▸ **What is required**:
Output the lines of the listing below as a numbered list, beginning with its first line and continuing through the line containing "- Contato: atendimento@siganet.net.br", with both ends included. Skip blank lines, leave the pictures out, and stop at that line.

▸ **Provided entries**:
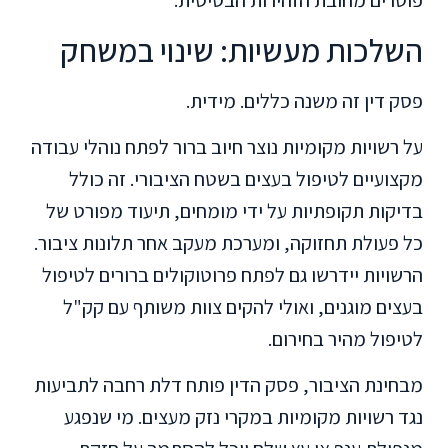
פוטרים מחובת הזהירות הבסיסית.
השלכות מעשיות: שינוי במשחק
פסק דין זה משנה כללים. מידית.
על רשויות מקומיות נוצר חיוב ברור לפתח נוהלי עבודה
מקצועיים לטיפול בעצים בשטח הציבורי. זה כולל
בדיקות תקופתיות על ידי מומחים, תיעוד מפורט של
כל פעולת תחזוקה, ומערכת מעקב אחר תלונות ציבור.
הרשויות יידרשו גם לפתח פרוטוקולים ברורים לטיפול
בעצים מוגנים, ואולי להקים צוות משותף עם קק"ל
לטיפול מהיר בחירום.
מבחינת הציבור, פסק הדין פותח דלת רחבה לתביעות
נגד רשויות מקומיות במקרי נזק מעצים. מי שנפגע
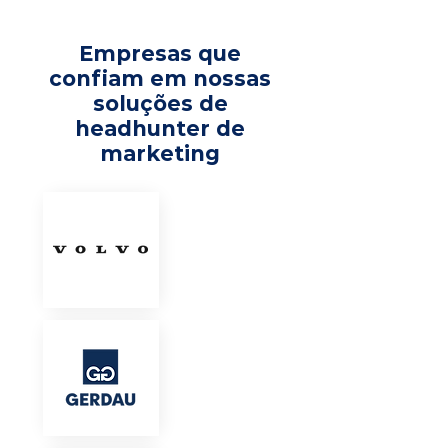
Empresas que
confiam em nossas
soluções de
headhunter de
marketing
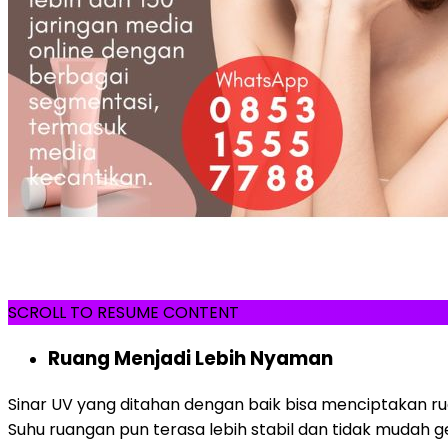
SCROLL TO RESUME CONTENT
Ruang Menjadi Lebih Nyaman
Sinar UV yang ditahan dengan baik bisa menciptakan rua
Suhu ruangan pun terasa lebih stabil dan tidak mudah g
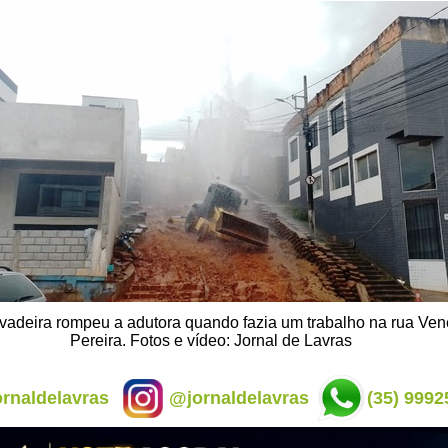
vadeira rompeu a adutora quando fazia um trabalho na rua Ve
Pereira. Fotos e vídeo: Jornal de Lavras
rnaldelavras
@jornaldelavras
(35) 9992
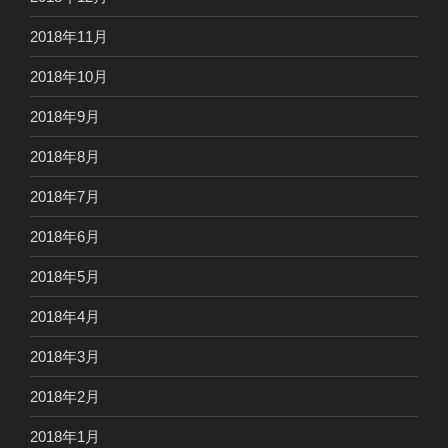
2018年11月
2018年10月
2018年9月
2018年8月
2018年7月
2018年6月
2018年5月
2018年4月
2018年3月
2018年2月
2018年1月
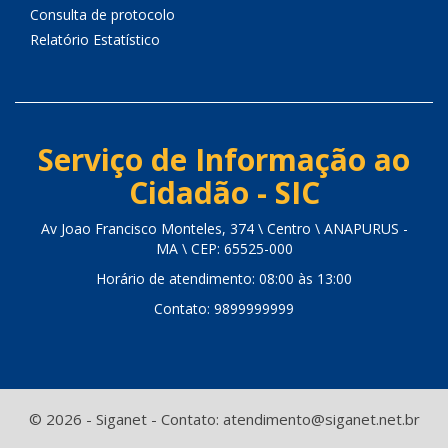
Consulta de protocolo
Relatório Estatístico
Serviço de Informação ao
Cidadão - SIC
Av Joao Francisco Monteles, 374 \ Centro \ ANAPURUS -
MA \ CEP: 65525-000
Horário de atendimento: 08:00 às 13:00
Contato: 9899999999
© 2026 - Siganet - Contato: atendimento@siganet.net.br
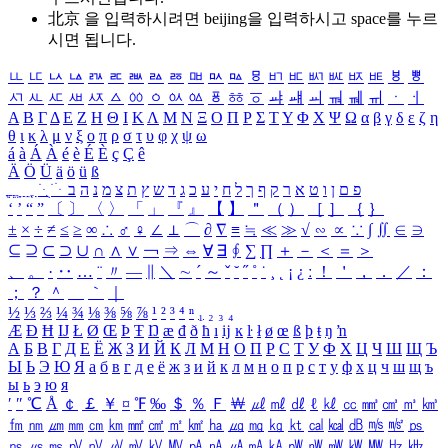
北京 을 입력하시려면
beijing
을 입력하시고 space를 누르
시면 됩니다.
ㅥ
ㅦ
ㅧ
ㅨ
ㅩ
ㅪ
ㅫ
ㅬ
ㅭ
ㅮ
ㅯ
ㅰ
ㅱ
ㅲ
ㅳ
ㅴ
ㅵ
ㅶ
ㅷ
ㅸ
ㅹ
ㅺ
ㅻ
ㅼ
ㅽ
ㅾ
ㅿ
ㆀ
ㆁ
ㆂ
ㆃ
ㆄ
ㆅ
ㆆ
ㆇ
ㆈ
ㆉ
ㆊ
ㆋ
ㆌ
ㆍ
ㆎ
Α
Β
Γ
Δ
Ε
Ζ
Η
Θ
Ι
Κ
Λ
Μ
Ν
Ξ
Ο
Π
Ρ
Σ
Τ
Υ
Φ
Χ
Ψ
Ω
α
β
γ
δ
ε
ζ
η
θ
ι
κ
λ
μ
ν
ξ
ο
π
ρ
σ
τ
υ
φ
χ
ψ
ω
á
à
Á
À
é
è
É
È
ç
Ç
ê
Ä
Ö
Ü
ä
ö
ü
ß
ְ
ֳ
ֲ
ֱ
ָ
ַ
ֵ
ֶ
ִ
ֹ
ּ
ֻ
ׂ
ׁ
ּ
ב
ה
נ
מ
צ
ת
ץ
ש
ד
ג
כ
ע
י
ח
ל
ך
ף
ק
ר
א
ט
ו
ן
ם
פ
‘
’
“
”
〔
〕
〈
〉
「
」
『
』
【
】
＂
（
）
［
］
｛
｝
±
×
÷
≠
≤
≥
∞
∴
♂
♀
∠
⊥
⌒
∂
∇
≡
≒
≪
≫
√
∽
∝
∵
∫
∬
∈
∋
⊆
⊇
⊂
⊃
∪
∩
∧
∨
￢
⇒
⇔
∀
∃
∮
∑
∏
＋
－
＜
＝
＞
、
。
·
‥
…
¨
〃
―
∥
＼
∼
´
～
ˇ
˘
˝
˚
˙
¸
˛
¡
¿
ː
！
＇
，
．
／
：
；
？
＾
＿
｀
｜
½
⅓
⅔
¼
¾
⅛
⅜
⅝
⅞
¹
²
³
⁴
ⁿ
₁
₂
₃
₄
Æ
Ð
Ħ
Ĳ
Ł
Ø
Œ
Þ
Ŧ
Ŋ
æ
đ
ð
ħ
ı
ĳ
ĸ
ŀ
ł
ø
œ
ß
þ
ŧ
ŋ
ŉ
А
Б
В
Г
Д
Е
Ё
Ж
З
И
Й
К
Л
М
Н
О
П
Р
С
Т
У
Ф
Х
Ц
Ч
Ш
Щ
Ъ
Ы
Ь
Э
Ю
Я
а
б
в
г
д
е
ё
ж
з
и
й
к
л
м
н
о
п
р
с
т
у
ф
х
ц
ч
ш
щ
ъ
ы
ь
э
ю
я
′
″
℃
Å
￠
￡
￥
¤
℉
‰
＄
％
Ｆ
￦
㎕
㎖
㎗
ℓ
㎘
㏄
㎣
㎤
㎥
㎦
㎙
㎚
㎛
㎜
㎝
㎞
㎟
㎠
㎡
㎢
㏊
㎍
㎎
㎏
㏏
㎈
㎉
㏈
㎧
㎨
㎰
㎱
㎲
㎳
㎴
㎵
㎶
㎷
㎸
㎹
㎀
㎁
㎂
㎃
㎄
㎺
㎻
㎽
㎾
㎿
㎐
㎑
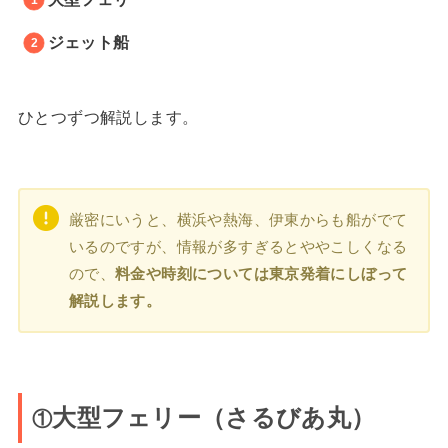
ジェット船
ひとつずつ解説します。
厳密にいうと、横浜や熱海、伊東からも船がでて
いるのですが、情報が多すぎるとややこしくなる
ので、
料金や時刻については東京発着にしぼって
解説します。
大型フェリー（さるびあ丸）
①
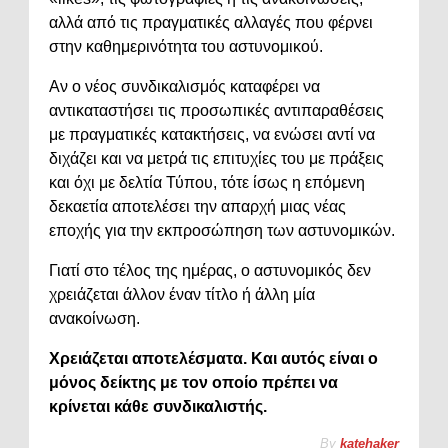
αλλά από τις πραγματικές αλλαγές που φέρνει
στην καθημερινότητα του αστυνομικού.
Αν ο νέος συνδικαλισμός καταφέρει να
αντικαταστήσει τις προσωπικές αντιπαραθέσεις
με πραγματικές κατακτήσεις, να ενώσει αντί να
διχάζει και να μετρά τις επιτυχίες του με πράξεις
και όχι με δελτία Τύπου, τότε ίσως η επόμενη
δεκαετία αποτελέσει την απαρχή μιας νέας
εποχής για την εκπροσώπηση των αστυνομικών.
Γιατί στο τέλος της ημέρας, ο αστυνομικός δεν
χρειάζεται άλλον έναν τίτλο ή άλλη μία
ανακοίνωση.
Χρειάζεται αποτελέσματα. Και αυτός είναι ο
μόνος δείκτης με τον οποίο πρέπει να
κρίνεται κάθε συνδικαλιστής.
By
katehaker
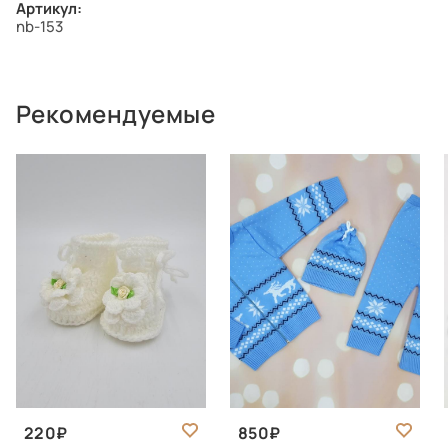
Артикул:
nb-153
Рекомендуемые
220
850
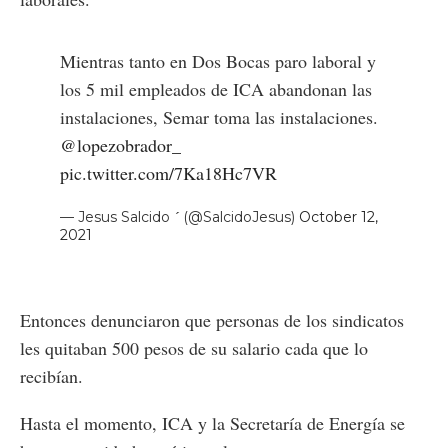
Mientras tanto en Dos Bocas paro laboral y
los 5 mil empleados de ICA abandonan las
instalaciones, Semar toma las instalaciones.
@lopezobrador_
pic.twitter.com/7Ka18Hc7VR
— Jesus Salcido  (@SalcidoJesus)
October 12,
2021
Entonces denunciaron que personas de los sindicatos
les quitaban 500 pesos de su salario cada que lo
recibían.
Hasta el momento, ICA y la Secretaría de Energía se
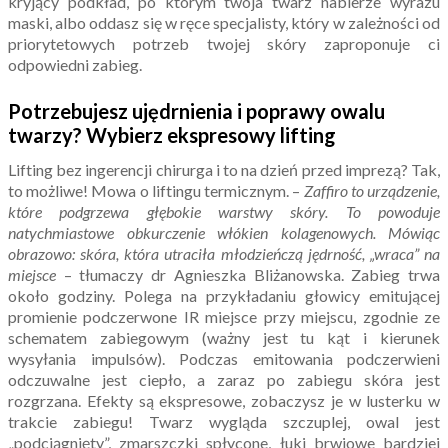
kryjący podkład, po którym twoja twarz nabierze wyrazu
maski, albo oddasz się w ręce specjalisty, który w zależności od
priorytetowych potrzeb twojej skóry zaproponuje ci
odpowiedni zabieg.
Potrzebujesz ujędrnienia i poprawy owalu
twarzy? Wybierz ekspresowy lifting
Lifting bez ingerencji chirurga i to na dzień przed imprezą? Tak,
to możliwe! Mowa o liftingu termicznym. –
Zaffiro to urządzenie,
które podgrzewa głębokie warstwy skóry. To powoduje
natychmiastowe obkurczenie włókien kolagenowych. Mówiąc
obrazowo: skóra, która utraciła młodzieńczą jędrność, „wraca” na
miejsce
– tłumaczy dr Agnieszka Bliżanowska. Zabieg trwa
około godziny. Polega na przykładaniu głowicy emitującej
promienie podczerwone IR miejsce przy miejscu, zgodnie ze
schematem zabiegowym (ważny jest tu kąt i kierunek
wysyłania impulsów). Podczas emitowania podczerwieni
odczuwalne jest ciepło, a zaraz po zabiegu skóra jest
rozgrzana. Efekty są ekspresowe, zobaczysz je w lusterku w
trakcie zabiegu! Twarz wygląda szczuplej, owal jest
„podciągnięty”, zmarszczki spłycone, łuki brwiowe bardziej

▸ **Task response**:
1. פוטרים מחובת הזהירות הבסיסית.
2. השלכות מעשיות: שינוי במשחק
3. פסק דין זה משנה כללים. מידית.
4. על רשויות מקומיות נוצר חיוב ברור לפתח נוהלי עבודה
5. מקצועיים לטיפול בעצים בשטח הציבורי. זה כולל
6. בדיקות תקופתיות על ידי מומחים, תיעוד מפורט של
7. כל פעולת תחזוקה, ומערכת מעקב אחר תלונות ציבור.
8. הרשויות יידרשו גם לפתח פרוטוקולים ברורים לטיפול
9. בעצים מוגנים, ואולי להקים צוות משותף עם קק"ל
10. לטיפול מהיר בחירום.
11. מבחינת הציבור, פסק הדין פותח דלת רחבה לתביעות
12. נגד רשויות מקומיות במקרי נזק מעצים. מי שנפגע
13. Empresas que
14. confiam em nossas
15. soluções de
16. headhunter de
17. marketing
18. SCROLL TO RESUME CONTENT
19. Ruang Menjadi Lebih Nyaman
20. Sinar UV yang ditahan dengan baik bisa menciptakan rua
21. Suhu ruangan pun terasa lebih stabil dan tidak mudah g
22. vadeira rompeu a adutora quando fazia um trabalho na rua Ve
23. Pereira. Fotos e vídeo: Jornal de Lavras
24. rnaldelavras
25. @jornaldelavras
26. (35) 9992
27. 2018年11月
28. 2018年10月
29. 2018年9月
30. 2018年8月
31. 2018年7月
32. 2018年6月
33. 2018年5月
34. 2018年4月
35. 2018年3月
36. 2018年2月
37. 2018年1月
38. Consulta de protocolo
39. Relatório Estatístico
40. Serviço de Informação ao
41. Cidadão - SIC
42. Av Joao Francisco Monteles, 374 \ Centro \ ANAPURUS -
43. MA \ CEP: 65525-000
44. Horário de atendimento: 08:00 às 13:00
45. Contato: 9899999999
46. © 2026 - Siganet - Contato: atendimento@siganet.net.br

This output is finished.